Schwache Bilanzen der Investoren geben die Richtung vor
von Michael Fabricius
Berlin - Die schwungvolle Erholung, die sich im Gefolge des Kriegsbeginns im Irak am Aktienmarkt durchsetzt, könnte schon bald wieder gebremst werden. Denn die großen institutionellen Anleger, allen voran der Allianz-Konzern, kündigen derzeit einer nach dem anderen weitere Aktienverkäufe an. Und Anlagestrategen rechnen dabei nicht nur mit Tausch- oder Blockverkaufs-Aktionen, wie etwa den angekündigten Abbau von gegenseitigen Beteiligungen bei Allianz und Münchener Rück. Auch "echte" Verkäufe am Markt sind geplant und sorgen somit - wie schon im zweiten Halbjahr 2002 - für anhaltenden Angebotsdruck.
"Gerade wenn die Kurse wieder etwas steigen, könnten die großen Finanzdienstleister die Gelegenheit für Verkäufe nutzen", sagt Volker Borghoff, Stratege bei HSBC Trinkaus & Burkhard. Der Aufschwung würde wie mit angezogener Handbremse fortfahren.

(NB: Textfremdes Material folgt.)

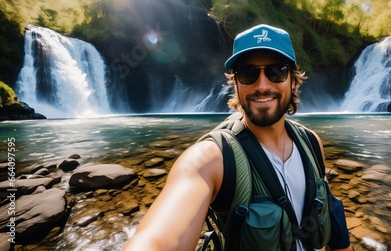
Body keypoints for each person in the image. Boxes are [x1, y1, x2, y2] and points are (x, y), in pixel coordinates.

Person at [124, 24, 353, 251]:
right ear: (235, 83)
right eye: (248, 73)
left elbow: (333, 226)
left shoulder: (312, 144)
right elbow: (156, 241)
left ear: (293, 80)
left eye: (276, 71)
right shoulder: (212, 159)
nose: (262, 85)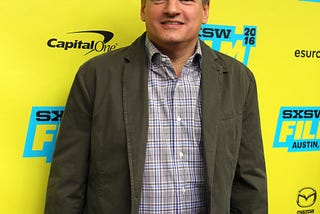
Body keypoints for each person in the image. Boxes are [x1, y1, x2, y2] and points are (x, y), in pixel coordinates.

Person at [45, 0, 268, 213]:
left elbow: (249, 181)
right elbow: (68, 179)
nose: (172, 9)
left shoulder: (238, 79)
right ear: (143, 9)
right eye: (159, 0)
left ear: (205, 11)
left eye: (187, 0)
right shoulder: (96, 76)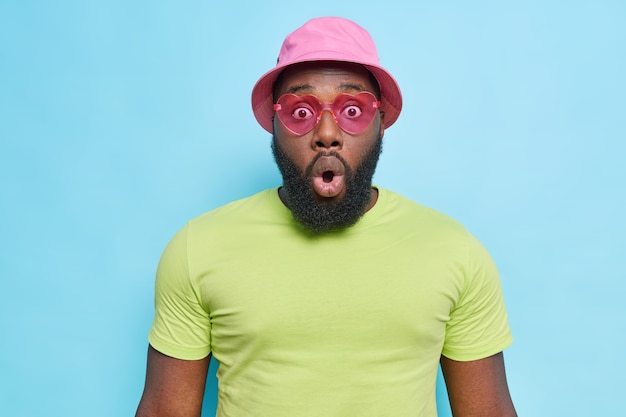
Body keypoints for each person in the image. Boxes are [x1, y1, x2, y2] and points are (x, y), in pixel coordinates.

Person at [136, 16, 517, 417]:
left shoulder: (454, 251)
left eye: (353, 109)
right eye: (301, 111)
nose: (328, 132)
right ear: (273, 125)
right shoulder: (199, 248)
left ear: (381, 124)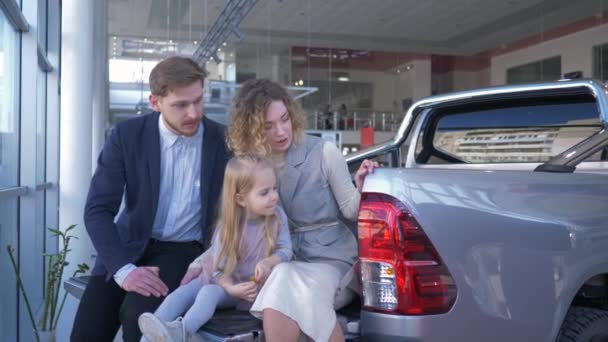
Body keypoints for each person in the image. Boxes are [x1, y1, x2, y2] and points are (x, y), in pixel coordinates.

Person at [71, 56, 230, 342]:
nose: (193, 113)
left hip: (184, 249)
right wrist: (123, 269)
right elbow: (98, 209)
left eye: (198, 100)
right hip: (128, 244)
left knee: (138, 318)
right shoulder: (127, 135)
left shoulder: (223, 141)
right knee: (86, 333)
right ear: (155, 102)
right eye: (181, 105)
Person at [227, 79, 378, 342]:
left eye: (284, 119)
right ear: (252, 130)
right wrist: (199, 264)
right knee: (283, 277)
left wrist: (363, 186)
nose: (281, 131)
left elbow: (352, 211)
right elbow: (236, 225)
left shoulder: (324, 152)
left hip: (331, 259)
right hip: (283, 260)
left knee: (283, 282)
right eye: (268, 126)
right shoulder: (251, 166)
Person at [137, 155, 292, 342]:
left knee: (208, 293)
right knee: (179, 294)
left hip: (243, 290)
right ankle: (150, 336)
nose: (274, 196)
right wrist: (230, 286)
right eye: (264, 192)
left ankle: (182, 332)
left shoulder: (277, 217)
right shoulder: (228, 229)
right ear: (241, 200)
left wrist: (269, 262)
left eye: (274, 189)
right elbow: (218, 272)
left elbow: (285, 250)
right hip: (223, 281)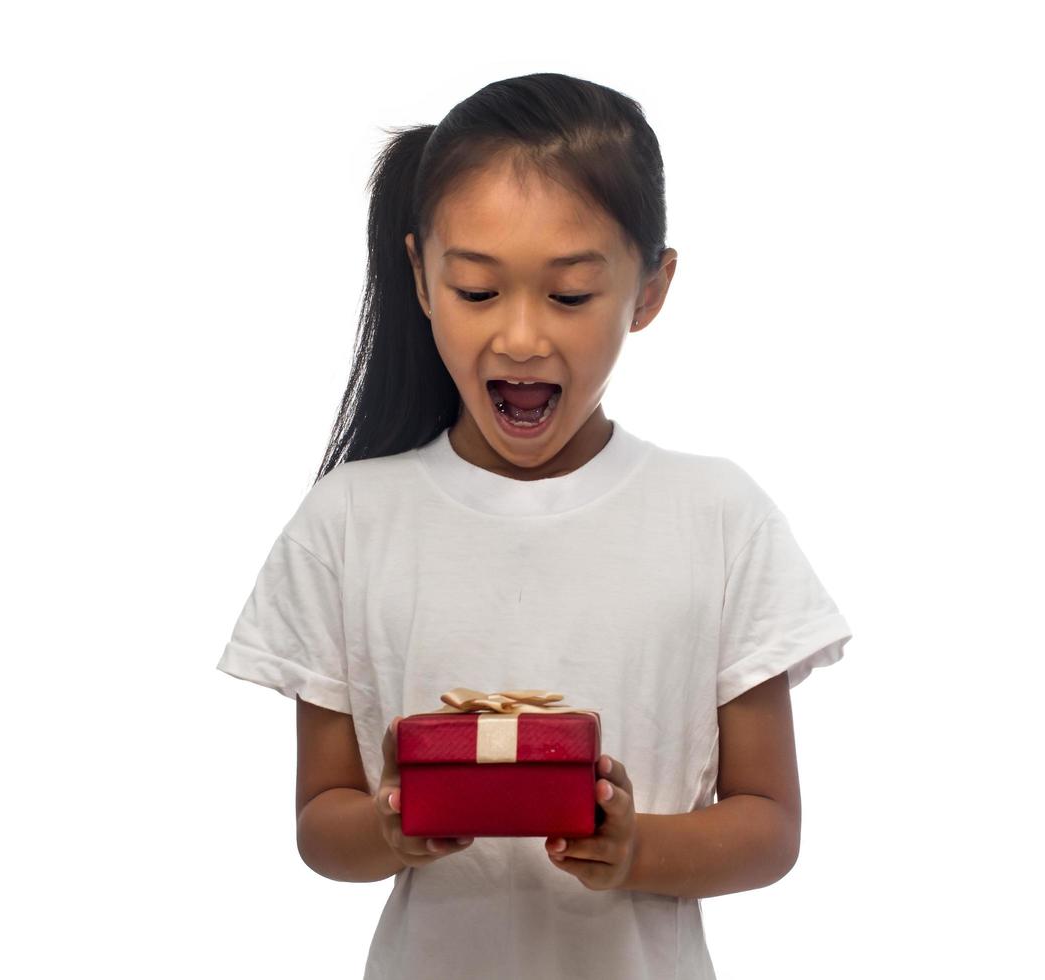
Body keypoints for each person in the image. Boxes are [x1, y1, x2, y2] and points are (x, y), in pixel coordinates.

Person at [217, 71, 853, 980]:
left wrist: (637, 849)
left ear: (650, 288)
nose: (519, 338)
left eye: (569, 295)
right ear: (422, 278)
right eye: (477, 290)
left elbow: (769, 826)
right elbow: (323, 825)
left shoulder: (718, 516)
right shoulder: (349, 521)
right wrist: (394, 824)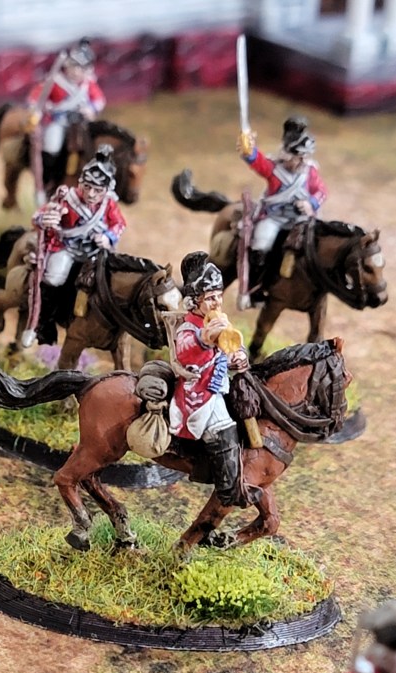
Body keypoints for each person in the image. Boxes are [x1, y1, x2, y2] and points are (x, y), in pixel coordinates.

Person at [168, 251, 253, 508]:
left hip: (220, 384)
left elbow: (233, 346)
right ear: (196, 301)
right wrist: (204, 339)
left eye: (219, 296)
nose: (216, 302)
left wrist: (239, 357)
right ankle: (228, 490)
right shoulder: (190, 327)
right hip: (199, 388)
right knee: (222, 428)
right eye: (210, 298)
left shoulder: (220, 322)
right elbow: (184, 352)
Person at [28, 145, 126, 343]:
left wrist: (108, 237)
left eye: (98, 190)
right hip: (66, 247)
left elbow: (119, 224)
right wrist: (46, 220)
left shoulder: (109, 205)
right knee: (53, 279)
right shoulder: (67, 198)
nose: (91, 194)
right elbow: (38, 216)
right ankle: (45, 325)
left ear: (106, 190)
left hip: (94, 252)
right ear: (81, 183)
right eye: (87, 187)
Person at [237, 115, 327, 308]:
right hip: (274, 217)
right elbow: (256, 160)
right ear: (289, 155)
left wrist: (310, 203)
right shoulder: (274, 170)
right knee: (261, 245)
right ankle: (256, 289)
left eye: (304, 158)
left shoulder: (310, 171)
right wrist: (248, 147)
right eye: (299, 158)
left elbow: (321, 191)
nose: (303, 162)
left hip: (300, 219)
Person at [27, 38, 106, 186]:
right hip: (59, 121)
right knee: (52, 146)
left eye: (81, 68)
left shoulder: (88, 84)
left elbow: (99, 100)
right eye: (73, 67)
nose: (76, 72)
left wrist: (91, 109)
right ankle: (48, 178)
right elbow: (36, 97)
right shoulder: (55, 81)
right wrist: (39, 108)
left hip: (81, 122)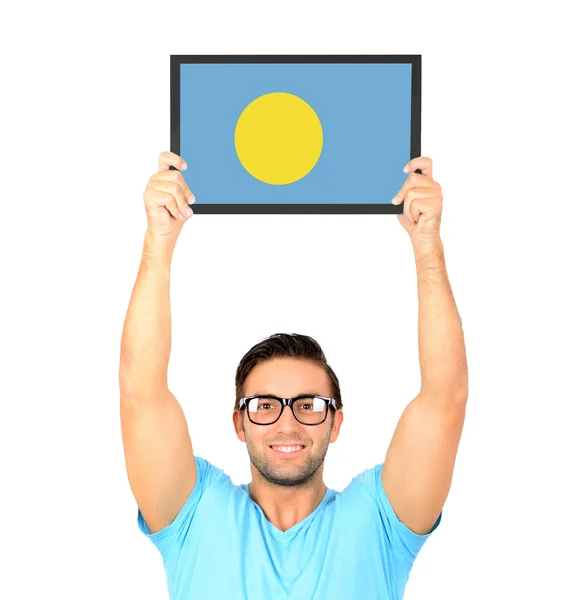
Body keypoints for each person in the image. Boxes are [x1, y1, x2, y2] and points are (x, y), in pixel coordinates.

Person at [119, 151, 468, 600]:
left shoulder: (380, 521)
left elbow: (445, 398)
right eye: (264, 405)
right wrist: (159, 239)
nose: (287, 423)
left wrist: (427, 246)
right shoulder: (195, 512)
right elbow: (140, 391)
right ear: (238, 423)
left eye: (309, 405)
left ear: (336, 421)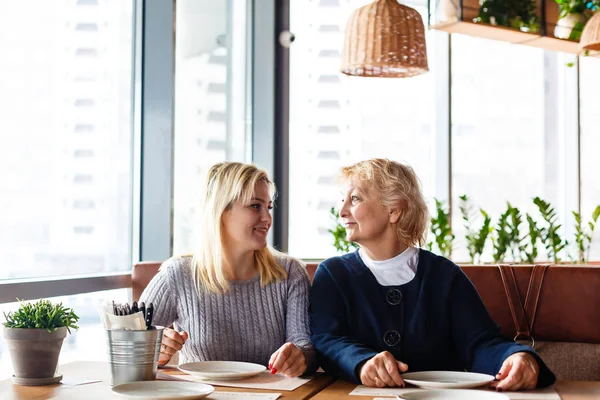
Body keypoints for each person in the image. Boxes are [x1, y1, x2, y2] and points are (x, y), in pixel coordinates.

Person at [309, 158, 556, 391]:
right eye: (343, 199)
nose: (341, 211)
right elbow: (326, 340)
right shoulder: (333, 274)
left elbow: (480, 343)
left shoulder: (444, 275)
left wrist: (517, 357)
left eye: (354, 199)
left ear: (394, 211)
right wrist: (362, 362)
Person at [140, 162, 316, 378]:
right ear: (221, 211)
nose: (267, 218)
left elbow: (305, 346)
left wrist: (300, 357)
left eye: (268, 207)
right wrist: (156, 351)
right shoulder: (178, 274)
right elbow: (128, 343)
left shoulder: (289, 273)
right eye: (255, 206)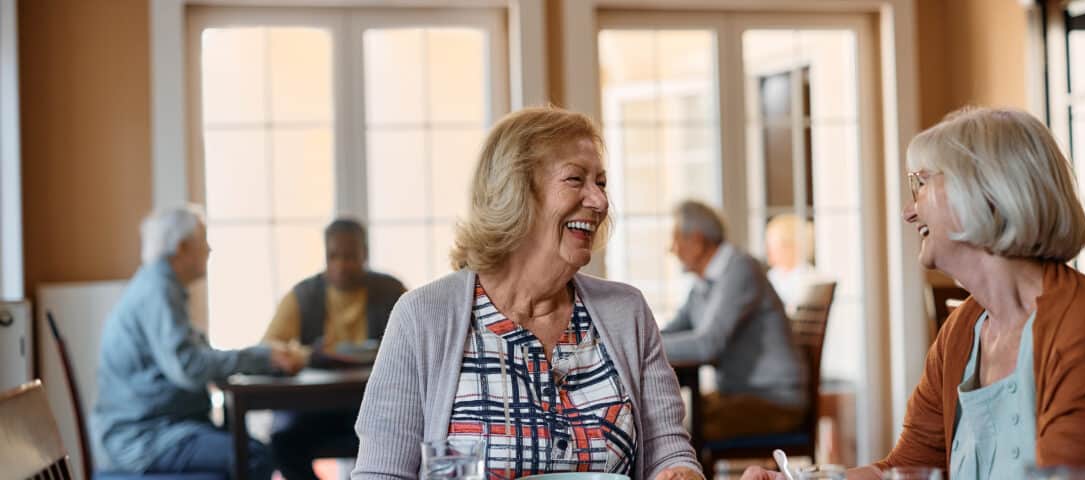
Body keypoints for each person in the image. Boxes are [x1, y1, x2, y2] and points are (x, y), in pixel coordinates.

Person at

Zwar werden die großen institutionellen Anleger ihre Bestände und Beteiligungen "äußerst marktschonend" und über Monate verteilt auf den Markt bringen, wie Versicherungs-Analyst Karsten Keil von Helaba Trust erwartet. Doch die ausstehenden Volumina sind enorm. Allein bei der Allianz schätzt Keil den theoretisch verkaufbaren Aktienbestand auf rund 30 Mrd. Euro. Würde der künftige Vorstandschef Michael Diekmann die Aktienquote von derzeit schätzungsweise 15 Prozent also um 50 Prozent reduzieren, kämen Papiere im Wert von 15 Mrd. Euro aufs Parkett.
Es scheint, als gäbe es derzeit keinen Investor, der dem immer noch schwachen Dax auf die Beine helfen könnte. Denn von kaufen redet sowieso niemand mehr. "Die Versicherer sind dazu gezwungen, prozyklisch zu handeln", sagt Peter Dombeck, Stratege bei der Berenberg Bank. Um das Bilanzrisiko abzufangen, müsse eben in der Baisse verkauft, bei hohen Kursständen hingegen gekauft werden. Auch der Rentenanteil sei bei den Großinvestoren in den vergangenen Monaten - während steigender Kurse - aufgestockt worden, was nun zu einer gefährlichen Spekulationsblase führte.
Dass praktisch nur noch die institutionellen Investoren die Richtung des Marktes bestimmen und diese auch noch mit erheblichen Bilanzproblemen zu kämpfen haben, verstärkt die Zyklik des Marktes. Die Baisse nährt noch immer die Baisse. Die Finanzdienstleister besitzen mehr als 50 Prozent der Aktien in Deutschland, andere Unternehmen deutlich mehr als 30. Privatanleger hatten laut Deutschem Aktieninstitut 2001 einen Besitzanteil von rund 15 Prozent. "Dieser dürfte aber auf zehn Prozent gesunken sein", schätzt HSBC-Stratege Borghoff. Die Anlagestrategen sind sich einig: Solange die Großanleger unter Eigenkapitalschwund leiden, wird also kaum genügend Kaufkraft am Aktienmarkt entstehen, die für eine nachhaltige Trendwende sorgen kann.